(Text for analysis Opens)

When studying my batmitzvah portion for my Dvar Torah, the part that stood out for me was this enormous dilemma the Israelites faced when they got to the Red Sea.  Imagine you were an Israelite who has been in slavery for 400 years. You were finally set free and dropped everything to leave the only home and life you knew, slavery, and raced out of Egypt.  You are now standing at the Red Sea 3,500 years ago. In front of you, you can see the Red Sea. It's wide and raging. If you were to try to swim across it, you will probably drown. Behind you, you can hear Pharoh’s Egyptian soldiers on horseback. They are coming closer and closer. They are wanting to capture you. You have two options, you could risk walking into the Red Sea and probably dying or, you could be captured by Pharoh’s Egyptian soldiers and taken back to Slavery once more!!! Oy vey, what a dilemma

In your mind you’re thinking, on the one hand I would take the risk of dying but die a free person.   But on the other hand, I could allow myself to be captured and go back to being a slave and stay alive.

Being a free person means you can choose to do right or wrong. You have choice. And in my mind if you don't have choice, you're not fully alive. Even if you were to choose being free and maybe the chance of you dying, you won't be completely free because if you were completely free it would be chaos. I know I'm free. I can make my own decisions. But I also know that my parents have set limits for me too, such as a bedtime and rules that are there to keep me safe and sound.

On the other hand, if you were to choose to be a slave, you know what you're getting yourself into, you might get a better owner, you're likely to be safe and you understand the work that you're going to do. It's the safer option for sure. You also know that you'll have the bare essentials, a little bit of water, a little bit of food. Whereas going into the desert with no food and water is very scary.

(Text for analysis Closes)
(Data section Opens)

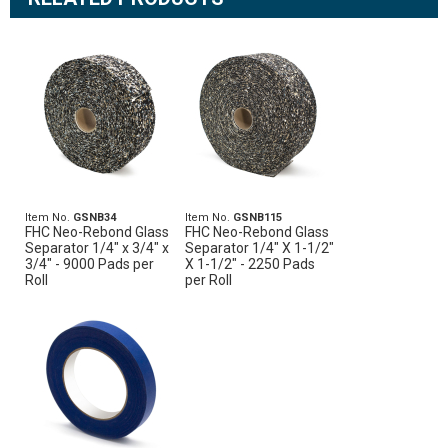
Item No.
GSNB34
Item No.
GSNB115
FHC Neo-Rebond Glass
FHC Neo-Rebond Glass
Separator 1/4" x 3/4" x
Separator 1/4" X 1-1/2"
3/4" - 9000 Pads per
X 1-1/2" - 2250 Pads
Roll
per Roll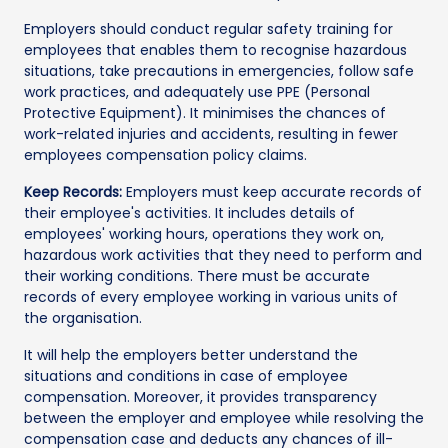
Employers should conduct regular safety training for
employees that enables them to recognise hazardous
situations, take precautions in emergencies, follow safe
work practices, and adequately use PPE (Personal
Protective Equipment). It minimises the chances of
work-related injuries and accidents, resulting in fewer
employees compensation policy claims.
Keep Records:
Employers must keep accurate records of
their employee's activities. It includes details of
employees' working hours, operations they work on,
hazardous work activities that they need to perform and
their working conditions. There must be accurate
records of every employee working in various units of
the organisation.
It will help the employers better understand the
situations and conditions in case of employee
compensation. Moreover, it provides transparency
between the employer and employee while resolving the
compensation case and deducts any chances of ill-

(Data section Closes)

**What this exercise asks:**
a) Do these statements agree with the Dvar Torah? (i) The Israelites had been in slavery for 400 years. (ii) The Red Sea is described as narrow and calm. (iii) The writer's parents have set a bedtime. For each, answer yes or no and quote the words from the Dvar Torah that decide it.
b) In the Dvar Torah, the paragraph that begins "On the other hand, if you were to choose to be a slave" lists what a person who chooses slavery knows, gets, or might get. List every one of them.

**Numbered responses:**
a)
(i) Yes: "an Israelite who has been in slavery for 400 years"
(ii) No: "It's wide and raging."
(iii) Yes: "my parents have set limits for me too, such as a bedtime"

b)
1. You know what you're getting yourself into.
2. You might get a better owner.
3. You're likely to be safe.
4. You understand the work that you're going to do.
5. You'll have the bare essentials: a little bit of water and a little bit of food.